Rolls-Royce is talking to Amazon, and other US cloud providers like Google and Microsoft, about the possibility of using a proposed mid-size PWR (470 MWe), currently under development with UK government funding.
The story surfaced according to a computer industry trade press report, as UK premier Boris Johnson promised that Britain’s electricity grid will be carbon-free by 2035, and told the media that this would require nuclear power as part of the country’s baseload electric grid.
The SMR project is a consortium led by Rolls-Royce, which received £215 million from the UK government in 2020 to develop its new) reactor. The proposed design is a 470MW power plant that can be built in Rolls-Royce factories and delivered on-site in modular form, and could be available by 2030.
According to Rolls-Royce’s site, the SMR “takes advantage of factory-built modularization techniques to drastically reduce the amount of on-site construction and can deliver a low-cost nuclear solution that is competitive with renewable alternatives”.
The promise is for long-term, guaranteed, low carbon power which can support baseload without the variability of solar and wind power.

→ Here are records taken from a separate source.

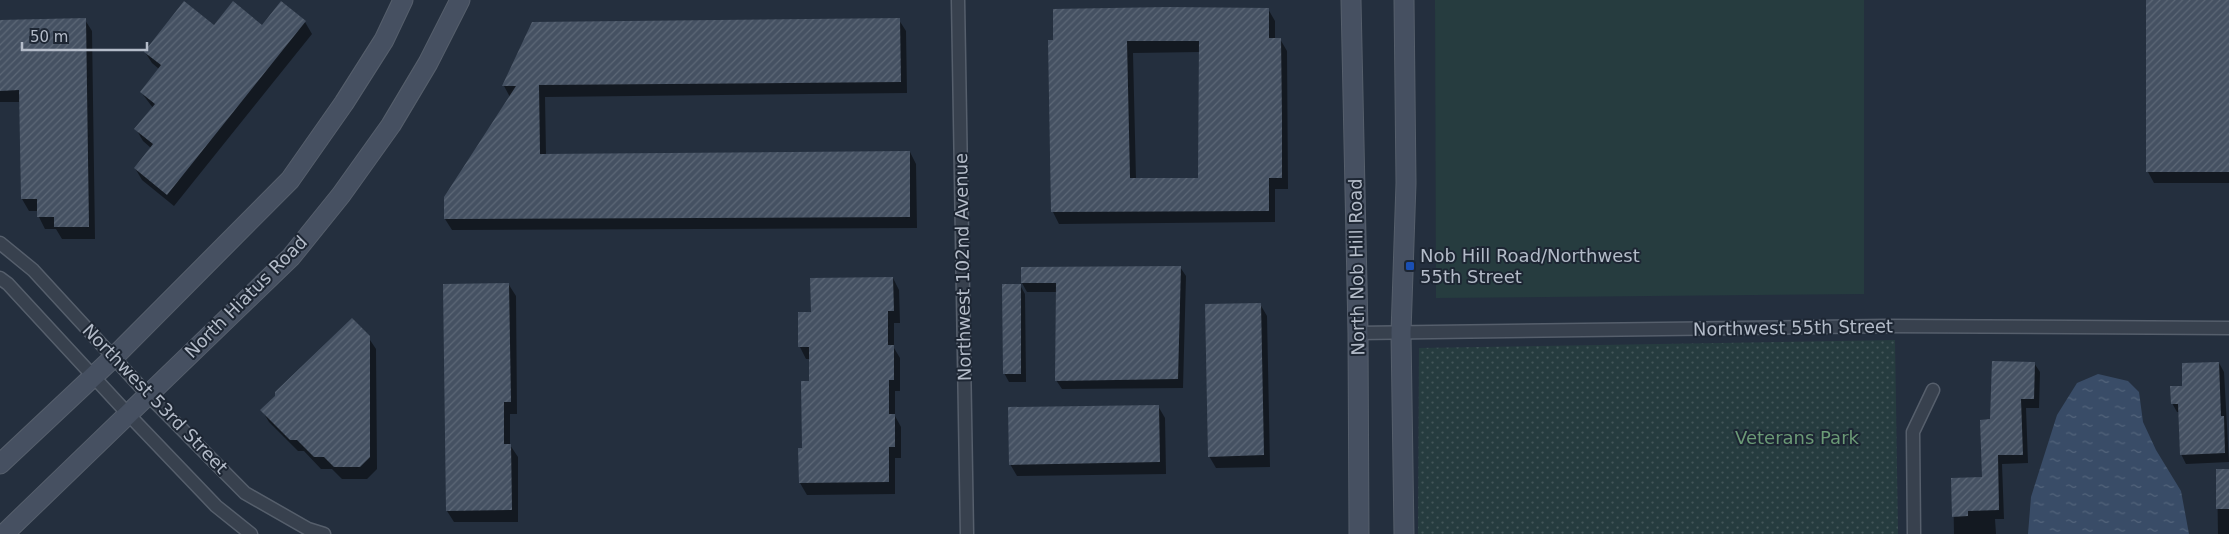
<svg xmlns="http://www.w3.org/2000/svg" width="2229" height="534" font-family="'DejaVu Sans',sans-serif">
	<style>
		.green { fill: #263c3f }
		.park { fill: url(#park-dots) }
		.water { fill: url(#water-ripples) }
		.shadow { fill: #0007; fill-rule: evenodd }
		.building { fill: url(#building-hatch); fill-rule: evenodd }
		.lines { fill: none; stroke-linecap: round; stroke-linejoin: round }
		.street-casing { stroke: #565f6c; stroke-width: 15 }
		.secondary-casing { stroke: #565f6c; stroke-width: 21 }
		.street { stroke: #38414e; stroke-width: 12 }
		.secondary { stroke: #465061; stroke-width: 19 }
		.transit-dot { fill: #1a4fb4; stroke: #1d2633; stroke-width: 2 }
		.labels { text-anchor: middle; stroke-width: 4; stroke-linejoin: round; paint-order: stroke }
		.poi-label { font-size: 18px; fill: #b4bcc9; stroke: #1d2633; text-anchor: start }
		.street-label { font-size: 18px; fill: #b4bcc9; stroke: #1d2633 }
		.park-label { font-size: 18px; fill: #6b9a76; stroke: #1d2633 }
	</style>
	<defs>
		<pattern id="park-dots" width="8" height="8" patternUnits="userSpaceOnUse" patternTransform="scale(1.25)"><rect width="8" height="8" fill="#263c3f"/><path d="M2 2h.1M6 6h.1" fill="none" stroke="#435659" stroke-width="1.8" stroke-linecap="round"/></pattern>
		<pattern id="water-ripples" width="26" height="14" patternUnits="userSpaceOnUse" patternTransform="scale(1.25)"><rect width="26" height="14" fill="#394c67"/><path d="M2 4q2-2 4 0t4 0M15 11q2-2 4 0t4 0" fill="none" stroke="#53647b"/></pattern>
		<pattern id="building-hatch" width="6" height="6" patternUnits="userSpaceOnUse" patternTransform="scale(1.25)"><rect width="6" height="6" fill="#455162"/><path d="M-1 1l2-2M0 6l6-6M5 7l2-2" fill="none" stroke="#5d6877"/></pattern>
	</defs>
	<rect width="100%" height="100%" fill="#242f3e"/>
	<polygon class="green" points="1435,0 1864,0 1864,294 1436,298"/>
	<polygon class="park" points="1895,340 1898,534 1418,534 1419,348"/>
	<polygon class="water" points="2098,374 2128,381 2139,392 2143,422 2156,450 2181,491 2189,534 2028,534 2031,497 2057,415 2077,383"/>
	<g class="shadow">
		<polygon points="2147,0 2229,0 2229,183 2154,183 2148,172"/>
		<path d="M1268,9L1275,21V39H1280L1287,51L1288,189H1275V222L1059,224L1053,212L1054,42ZM1200,52V180H1136L1133,53Z"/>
		<polygon points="85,20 92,31 95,239 62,239 56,229 45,229 39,217 39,211 29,211 22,199 21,102 0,102 0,21"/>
		<polygon points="899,20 906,31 907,93 545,97 546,155 910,152 916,164 917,228 452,230 445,219 510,97 504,86"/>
		<polygon points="305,22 312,34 174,206 142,180 135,168 151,148 143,141 136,129 153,108 141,92 159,69 152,63 145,52 214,27 263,27"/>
		<polygon points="1180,267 1186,276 1183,388 1062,389 1056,380 1057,292 1027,292 1022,283"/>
		<polygon points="893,278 899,290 900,323 894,323 894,348 900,358 900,391 895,391 895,416 901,427 901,458 895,458 895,494 807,495 800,483 810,382 810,359 806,359 800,347 812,313"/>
		<polygon points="509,285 516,296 517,414 510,414 510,445 518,457 518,522 454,522 447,511"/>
		<polygon points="1020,285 1025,294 1026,382 1009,382 1004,373"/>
		<polygon points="1260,304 1267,316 1270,467 1216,468 1209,456"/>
		<polygon points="368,337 376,349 377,469 367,479 342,479 332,469 321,469 304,451 298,451 269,422 262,410"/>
		<polygon points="2034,363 2040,372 2039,408 2026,408 2028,463 2002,464 2004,519 1995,519 1996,534 1954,534 1953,479 1983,478 1991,421"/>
		<polygon points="2219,363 2224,372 2229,462 2186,464 2181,454 2180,412 2177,412 2172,403 2184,387"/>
		<polygon points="1158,406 1165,418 1166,474 1017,476 1010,464"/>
		<polygon points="2229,470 2229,534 2218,534 2217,471"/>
	</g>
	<g class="building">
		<rect x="2146" y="0" width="83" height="172"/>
		<polygon points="184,1 214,25 233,1 262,25 281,1 306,21 167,195 134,168 153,144 134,129 155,104 140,92 161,65 144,52"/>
		<path d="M1168,7L1269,8V38H1281L1282,118V178H1269V211L1051,212L1048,40H1053V9ZM1127,41H1199L1198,178H1130Z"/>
		<polygon points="86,18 89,227 54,227 54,217 37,217 37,199 21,199 19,90 0,91 0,20"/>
		<polygon points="900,18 901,82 539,85 540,154 910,151 910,217 444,219 444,197 516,86 502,86 532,22"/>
		<polygon points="1181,266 1178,379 1055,381 1056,283 1021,283 1021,267"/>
		<polygon points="893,277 894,311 888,311 888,345 894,345 894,380 889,380 889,414 895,414 895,447 889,447 889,482 799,483 798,448 802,448 801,381 809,381 809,347 798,347 798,312 811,312 810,278"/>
		<polygon points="509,283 511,402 504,402 504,444 511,444 512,510 446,511 443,284"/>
		<polygon points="1002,284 1021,284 1021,374 1003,374"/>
		<polygon points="1261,303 1264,455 1208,457 1205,304"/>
		<polygon points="352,318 370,336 370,457 360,467 334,467 324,457 314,457 297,440 290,440 260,410 275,396 275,392"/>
		<polygon points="1992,361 2035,362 2034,399 2021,399 2023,455 1998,455 1999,510 1968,511 1968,516 1952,517 1951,478 1982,477 1980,420 1990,419"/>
		<polygon points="2219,362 2221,416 2224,416 2225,453 2180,455 2178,404 2171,404 2170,386 2182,386 2182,363"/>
		<polygon points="1159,405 1160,462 1009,465 1008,407"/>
		<rect x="2216" y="469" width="13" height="40"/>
	</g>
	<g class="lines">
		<defs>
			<g id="street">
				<polyline points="958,0 967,534"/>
				<polyline points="0,243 33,270 148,395 245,493 308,529 324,534"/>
				<polyline points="0,278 8,284 128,414 216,506 251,534"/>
				<polyline points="1358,333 1887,326 2229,328"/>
				<polyline points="1914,534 1913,432 1933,390"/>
			</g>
			<g id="secondary">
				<polyline points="1351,0 1358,333 1359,534"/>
				<polyline points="0,464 114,357 290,180 344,103 384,40 403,0"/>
				<polyline points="4,534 291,257 341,195 391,125 428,63 460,0"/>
				<polyline points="1404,534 1401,333 1406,183 1404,0"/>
			</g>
		</defs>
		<use href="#street" class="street-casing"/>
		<use href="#secondary" class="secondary-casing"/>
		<use href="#street" class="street"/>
		<use href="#secondary" class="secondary"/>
	</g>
	<rect class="transit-dot" x="1405" y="261" width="10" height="10" rx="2.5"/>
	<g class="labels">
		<g class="poi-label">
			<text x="1420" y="262">Nob Hill Road/Northwest<tspan x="1420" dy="21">55th Street</tspan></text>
		</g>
		<g class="street-label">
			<text transform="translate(963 267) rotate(-91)" y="6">Northwest 102nd Avenue</text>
			<text transform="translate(1357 267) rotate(-91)" y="6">North Nob Hill Road</text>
			<text transform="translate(246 297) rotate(-45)" y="6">North Hiatus Road</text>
			<text transform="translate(1793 328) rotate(-1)" y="6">Northwest 55th Street</text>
			<text transform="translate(155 399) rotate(46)" y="6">Northwest 53rd Street</text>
		</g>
		<g class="park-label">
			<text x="1797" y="444">Veterans Park</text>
		</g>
	</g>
	<path d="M22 42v8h125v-8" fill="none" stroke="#b4bcc9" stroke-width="2.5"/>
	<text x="30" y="42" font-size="15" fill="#b4bcc9" stroke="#1d2633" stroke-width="4" paint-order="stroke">50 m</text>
</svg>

This will help support the decarbonization of industries, including data centers.
“Our SMR program has been designed to deliver clean affordable energy for all and does so with a revolutionary new approach aimed at commoditizing the delivery of nuclear power through a factory build modularization program,” said Tom Samson, CEO of the Rolls-Royce SMR Consortium last July.
The trade press report quoted a Rolls-Royce spokesperson saying: “A number of major companies have set low-carbon or green targets for securing their power, and rather than just buying a contract they’re thinking: plug an SMR into a data center and you’ve got full availability of low-carbon power. This is partly a way to keep shareholders happy.”
Cavendish Nuclear, a subsidiary of Babcock International, recently joined the SMR consortium, joining existing members Assystem, Atkins, BAM Nuttall, Laing O’Rourke, National Nuclear Laboratory (NNL), Jacobs, The Welding Institute (TWI), and Nuclear AMRC.
Both Rolls-Royce and Cavendish are involved in a similar project to build an Advanced Modular Reactor (AMR), called U-Battery. This is also aiming to deliver reactors built in factories, with a capacity of around 10MW, by the 2030s. Last week U-Battery demonstrated a mock-up of its reactor vessel and heat exchangers, as a milestone towards delivery of an actual system.